There have been a variety of efforts to respond to this need. Thirty years ago, a Theological Education by Extension program was created in which courses were designed, published, and then circulated to be offered in small groups in various dioceses. In the time since, they have not been updated, revised, or augmented, and translation work into South Sudan’s many languages has been sporadic. But in a measure of how important education is—and how few the resources are—I still see these books in use in dioceses. When it’s all you have, you’re going to use it, even if it’s imperfect.
But the major message I get from South Sudanese is that they know they don’t have the resources to do a sufficient job of education; they can’t meet the need themselves. I remember meeting a bishop two years ago. Within—literally—seventeen seconds of meeting me, he said, “My clergy need better education. Can you come start a Bible college in my diocese?” On this recent visit to South Sudan, I spent time at Dhiaukuei, a village that became an important clergy training site during the civil war. The training has dwindled, but people are eager for it to start again. When I visited, I was repeatedly asked if I had come to be its principal and when I would be starting courses.
So how to move forward?
There is, of course, the need to finance scholarships for people to study at existing institutions in South Sudan and abroad. But the vast majority of Christians in South Sudan will never be able to do that. They’re too busy living a subsistence agriculture life that doesn’t allow for time off.

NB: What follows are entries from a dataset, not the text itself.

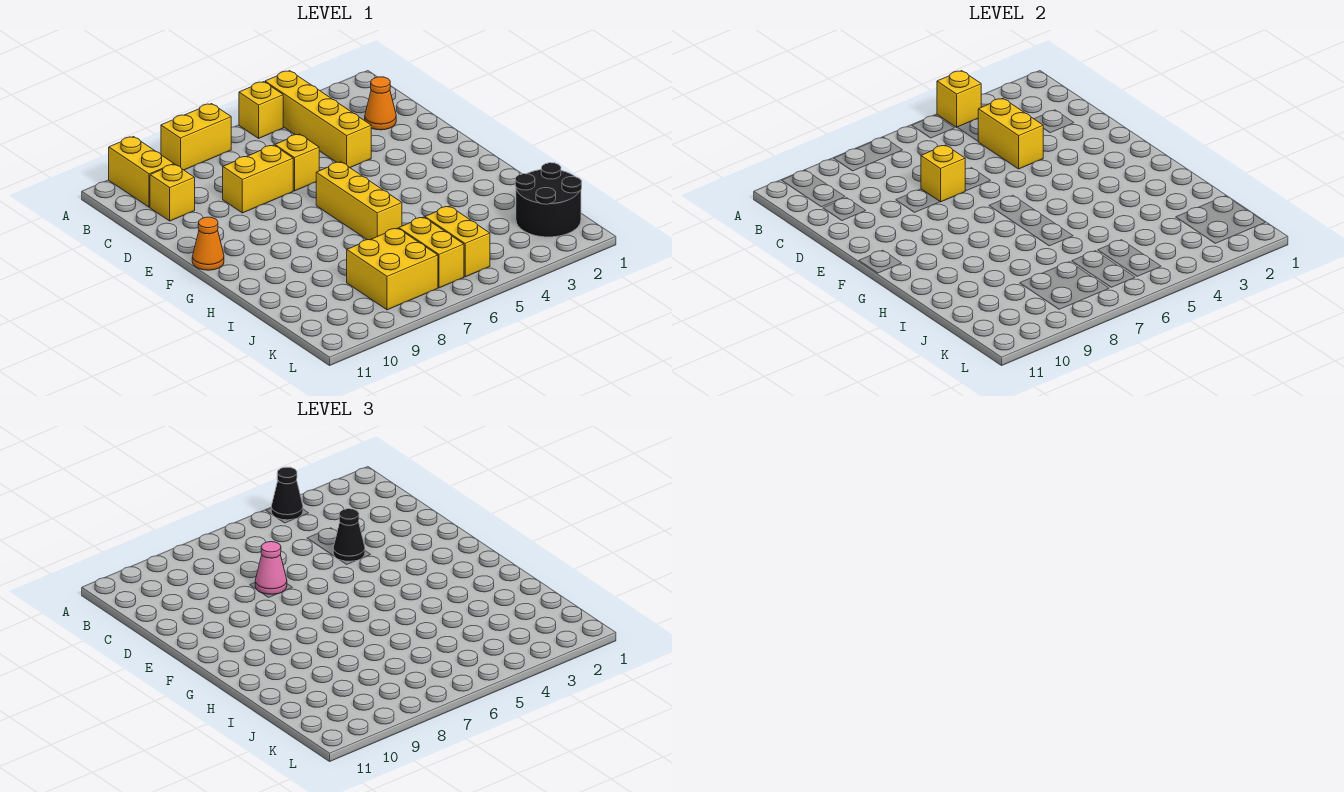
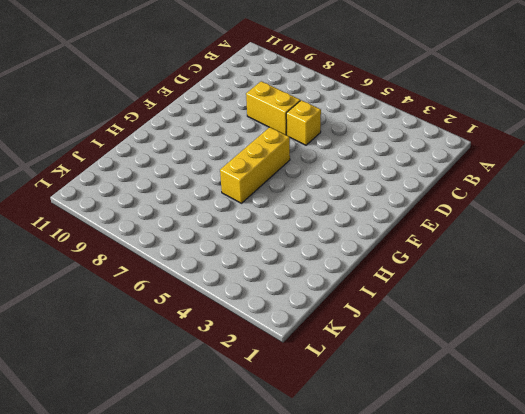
none -> yellow brick A4:D4 level 1
none -> yellow brick A5 level 1
none -> yellow brick A7:A8 level 1

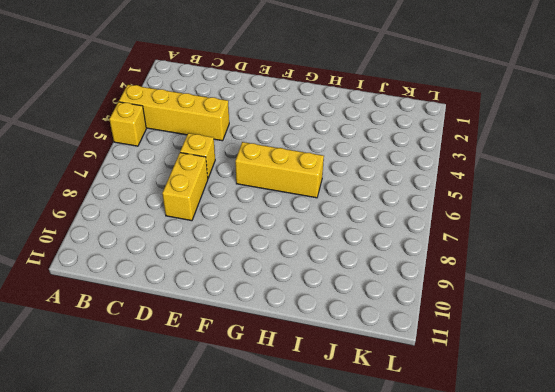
none -> yellow brick A7:A8 level 1
none -> yellow brick A10:B10 level 1
none -> orange cone C2 level 1

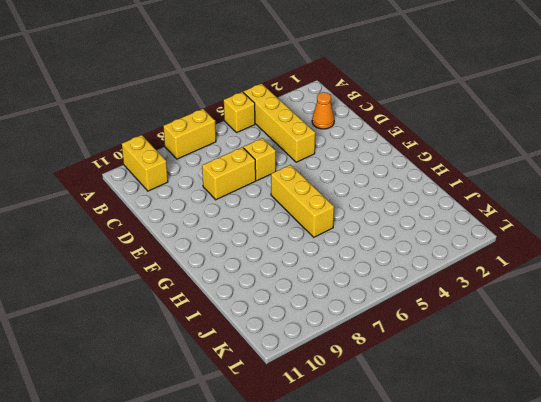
none -> yellow brick C10 level 1
none -> orange cone F11 level 1
none -> black round brick J1:K2 level 1

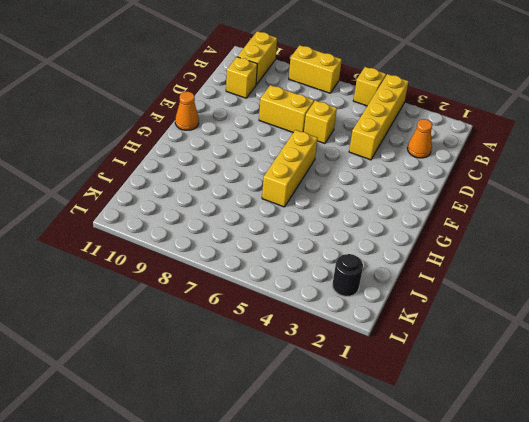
black round brick K2 level 1 -> black round brick J1:K2 level 1
none -> yellow brick J5:K5 level 1
none -> yellow brick J6:K6 level 1
none -> yellow brick J7:K8 level 1

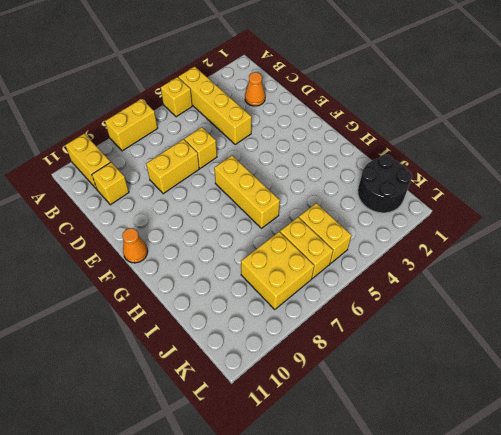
none -> yellow brick A4 level 2
none -> yellow brick C4:D4 level 2
none -> yellow brick D7 level 2

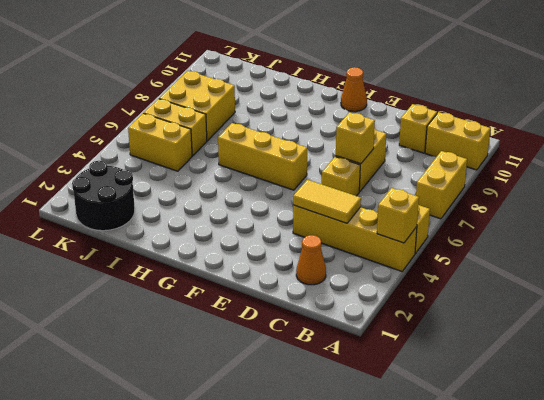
yellow tile C4:D4 level 2 -> yellow brick C4:D4 level 2
none -> black cone A4 level 3
none -> black cone D4 level 3
none -> pink cone D7 level 3

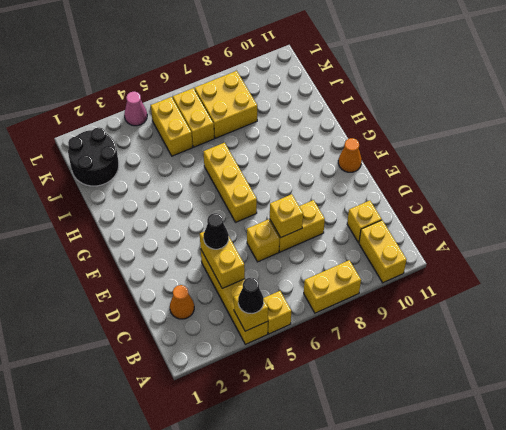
pink cone L4 level 1 -> pink cone D7 level 3

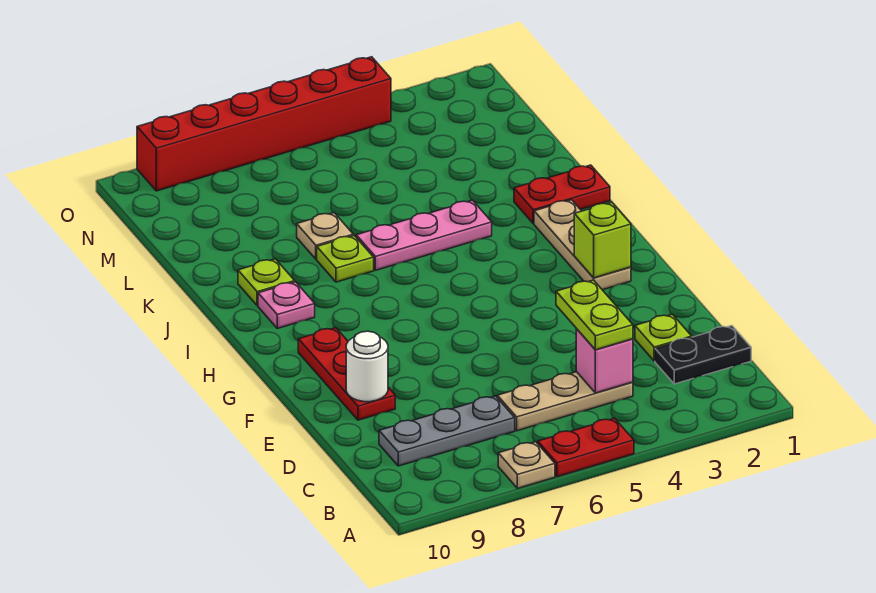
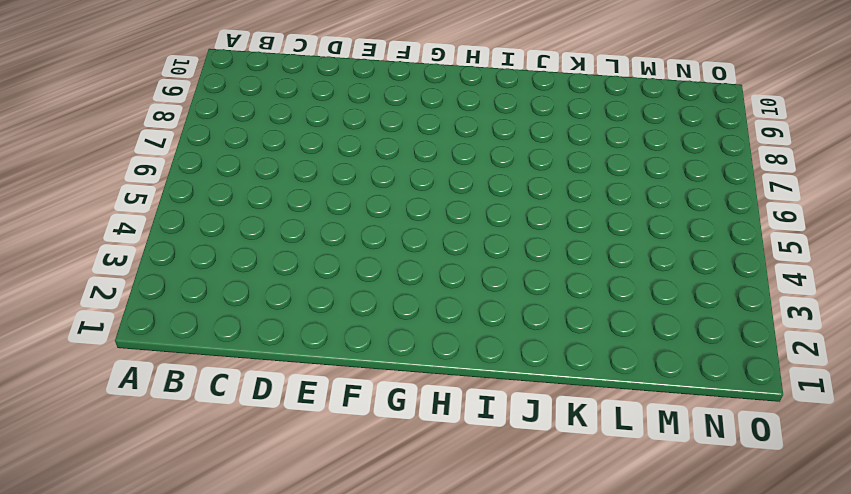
none -> red plate A5:A6 level 1
none -> tan plate A7 level 1
none -> black plate C1:C2 level 1

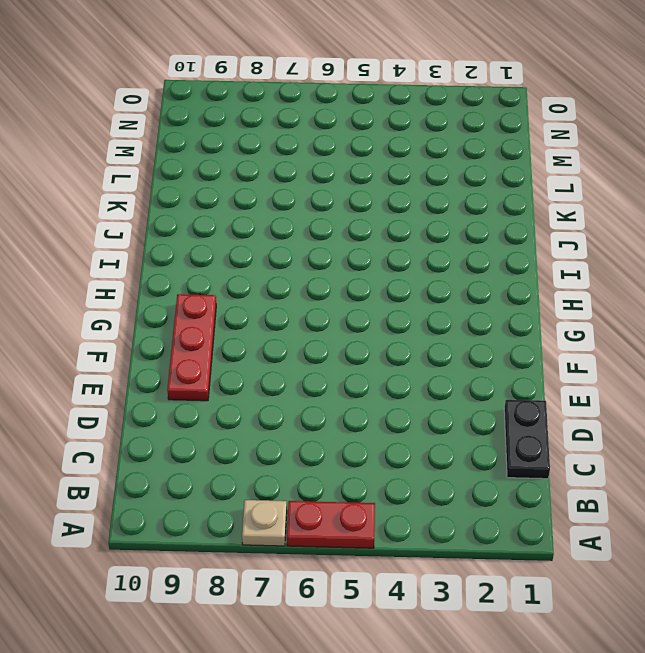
black plate C1:D1 level 1 -> black plate C1:C2 level 1
none -> tan plate C4:C6 level 1
none -> grey plate C7:C9 level 1
none -> lime plate D2 level 1

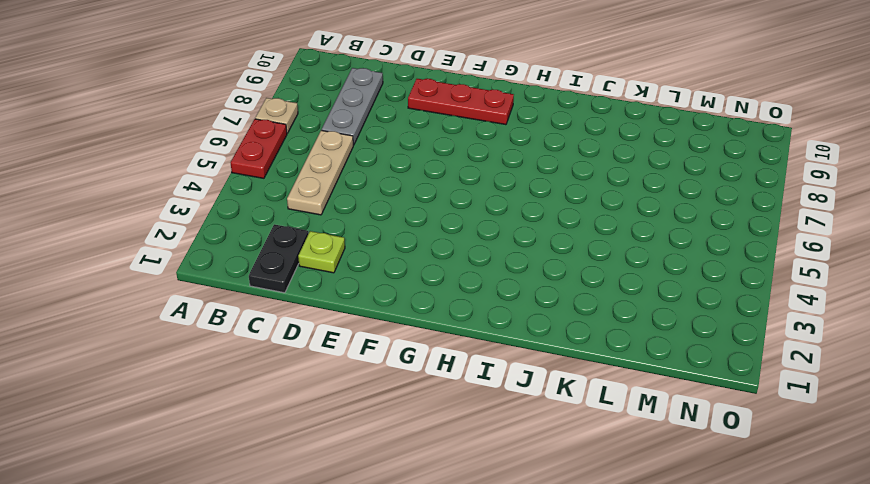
none -> tan plate G2:I2 level 1
none -> pink plate I9 level 1
none -> red plate J1:J2 level 1

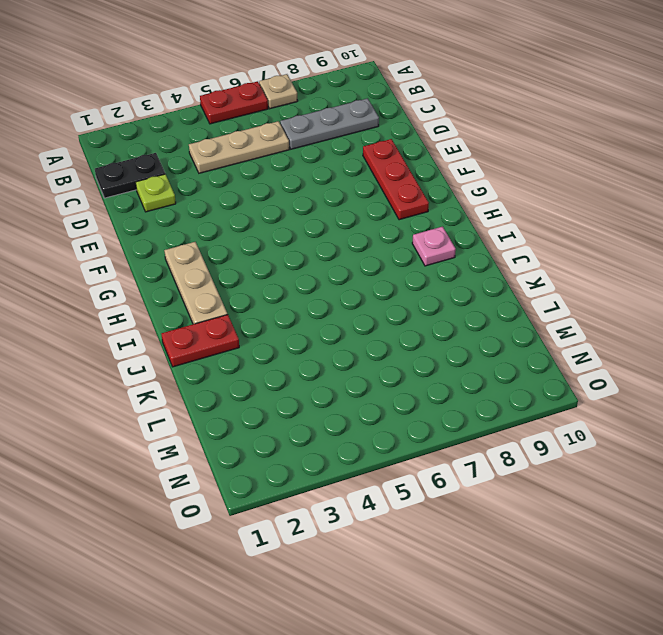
none -> pink plate J4:J6 level 1
none -> lime plate J7 level 1
none -> lime plate J9 level 1

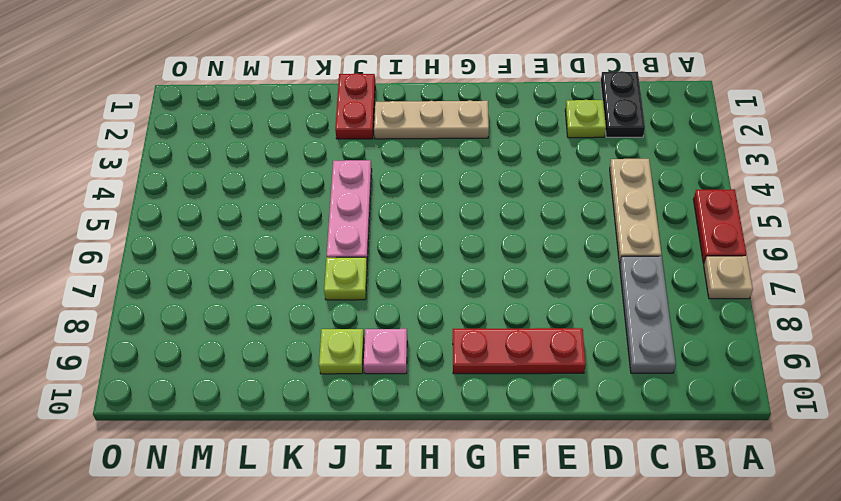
none -> tan plate K7 level 1
none -> red brick O4:O9 level 1
none -> pink brick C4 level 2

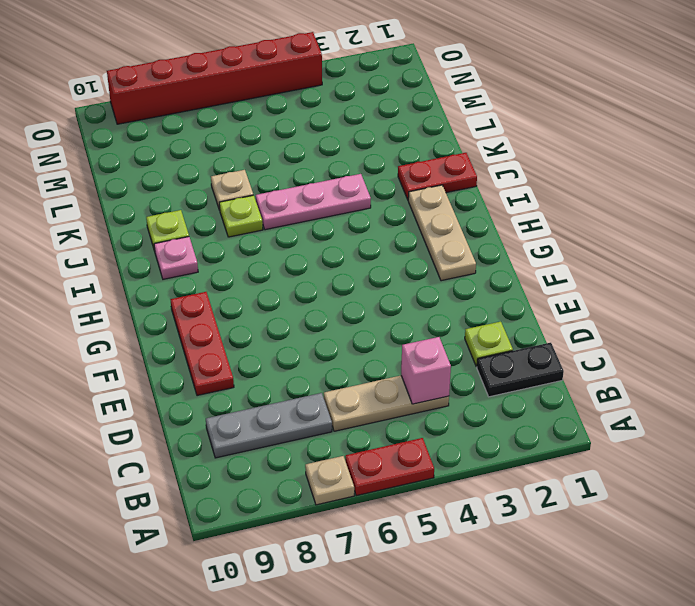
none -> white round brick E9 level 2
none -> lime brick G2 level 2
none -> lime plate C4:D4 level 3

Instead, I have become convinced that there is an enormous unmet need for regional clergy training sessions. I did something like this on a very small scale two years ago. During the dry season when people aren’t busy cultivating, clergy, Mothers Union members, and youth leaders could come to a central point for a week or two for lectures, Bible study, group work, etc. on particular topics.
Lest you think that the teachers of these sessions have to be super-educated, extensively-published, multiple-degree-holders, remember how great the need for education is. I offered clergy trainings as a seminarian. When I did, the students eagerly welcomed everything I had to offer, no matter its imperfections. When I was finished, they asked for more—not only of what I had been teaching, but also of more practical issues, like parish administration, stewardship, etc. You don’t even have to be ordained to teach those topics! In fact, it probably helps if you are not.
I am convinced that trainings such as these would be eagerly welcomed in a place like South Sudan. What’s more, they would introduce Christians from the Euro-Atlantic world to day-to-day life in an inspiring and fascinating part of the Anglican Communion—but one that is also struggling under the burden of ministering in the world’s newest nation. When it comes to building relationships with fellow Christians, there is no substitute for gathering around the Bible together and trying to figure out what it means. The incarnational aspect of these trainings remains their most important aspect.
St. Paul writes, “Let us then pursue what makes for peace and mutual upbuilding.” (Romans 14:19) Theological education is a route to that goal.
(I would be remiss if I did not note that many of these ideas are developed in much greater detail in my forthcoming book, Backpacking through the Anglican Communion.)